His crossing project is described on The Sup Crossing website.
On his way to the finish on Thursday, Bertish calculated that he'd paddled 4,050 nautical miles or 7,500km, more than 2,008,800 strokes. Giving up wasn't an option, he said.
"93days at sea.. Alone!"
He's raised more than R6,500,000 for charity so far and expects that gala dinners on his return will raise as much as another R6 million.
He inpired "hundreds of thousands of people" and he set three new world records, he said.
"Kids lives this project has and now will change over the next two decades — millions!

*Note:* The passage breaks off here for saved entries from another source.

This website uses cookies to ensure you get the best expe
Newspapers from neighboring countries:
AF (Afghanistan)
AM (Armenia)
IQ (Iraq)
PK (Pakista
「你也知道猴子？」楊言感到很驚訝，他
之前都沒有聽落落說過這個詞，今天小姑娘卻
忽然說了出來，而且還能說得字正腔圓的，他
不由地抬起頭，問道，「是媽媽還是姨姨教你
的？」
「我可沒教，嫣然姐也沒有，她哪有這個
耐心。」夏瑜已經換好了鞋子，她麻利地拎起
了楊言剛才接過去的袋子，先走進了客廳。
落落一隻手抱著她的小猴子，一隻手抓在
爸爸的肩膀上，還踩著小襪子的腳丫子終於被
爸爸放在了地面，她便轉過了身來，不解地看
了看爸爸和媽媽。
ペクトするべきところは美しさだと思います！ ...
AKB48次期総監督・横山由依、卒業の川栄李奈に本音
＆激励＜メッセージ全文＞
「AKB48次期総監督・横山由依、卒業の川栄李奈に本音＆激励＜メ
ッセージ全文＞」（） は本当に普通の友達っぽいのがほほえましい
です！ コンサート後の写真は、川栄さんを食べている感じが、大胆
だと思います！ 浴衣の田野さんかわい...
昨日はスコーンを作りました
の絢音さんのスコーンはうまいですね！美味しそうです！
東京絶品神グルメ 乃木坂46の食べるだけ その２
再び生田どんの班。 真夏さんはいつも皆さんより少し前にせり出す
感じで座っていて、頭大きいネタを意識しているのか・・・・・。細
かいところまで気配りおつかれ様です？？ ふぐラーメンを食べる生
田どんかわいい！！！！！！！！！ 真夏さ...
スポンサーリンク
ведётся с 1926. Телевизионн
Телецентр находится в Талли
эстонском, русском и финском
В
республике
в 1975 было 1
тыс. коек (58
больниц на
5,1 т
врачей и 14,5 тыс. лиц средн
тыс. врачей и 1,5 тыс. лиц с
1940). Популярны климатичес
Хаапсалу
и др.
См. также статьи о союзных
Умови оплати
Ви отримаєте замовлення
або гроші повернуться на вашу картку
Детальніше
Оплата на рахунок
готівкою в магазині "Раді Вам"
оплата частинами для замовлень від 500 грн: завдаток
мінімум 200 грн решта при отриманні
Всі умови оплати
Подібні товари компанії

"It took everything I had for over 5yrs, just get this project up and myself to the start line in Morocco after building the #Impifish for this specific goal and purpose in England! Then it took every fiber in my being to get through each and every day & every never ending night, day by day, stroke by stroke, over 2 million, as I paddled smiles across the Atlantic and onto the faces of millions of little children in South Africa... I took everything to stay alive for 93 days and to finish this, as giving up was never an option!"
Bertish said the last 72 hours were the most difficult of the entire crossing due to weather and the angles of his final approach — "you can wait for the book for the full story".
Bertish doesn't like being told that it's impossible to do something so constantly pushed his limits since a child. He's also a big-wave surfer.
"I use visualization and visual imaging in all of my very big project or goals I have ever fulfilled. Not just in sport, but in all areas of my life," he wrote in his Captain's Log.
"I've already lived this day 350 times over, it's been real for me for a very long time, before it's actually happened. It's like seeing the future before it happens and then creating it!
"I can watch the movie in my head over and over in full HD.
"I can see the colors perfectly and in vivid raw, rich color.
"I can hear the sounds, smell the scents in the sea air, hear the people screaming, see the water moving in perfect motion and once I can play it in moving color with sight and sound, then I start adding the emotion, the Purpose, the 'Why' and I start stacking them, on on top of another, like layers, until they are so strong and powerful that I can feel them so deeply that when I play it back over in my mind I start feeling those emotions welling up within me and I have to hold back the tears of joy/ elation and pride..."
Bertish details his story on his website and plans a book.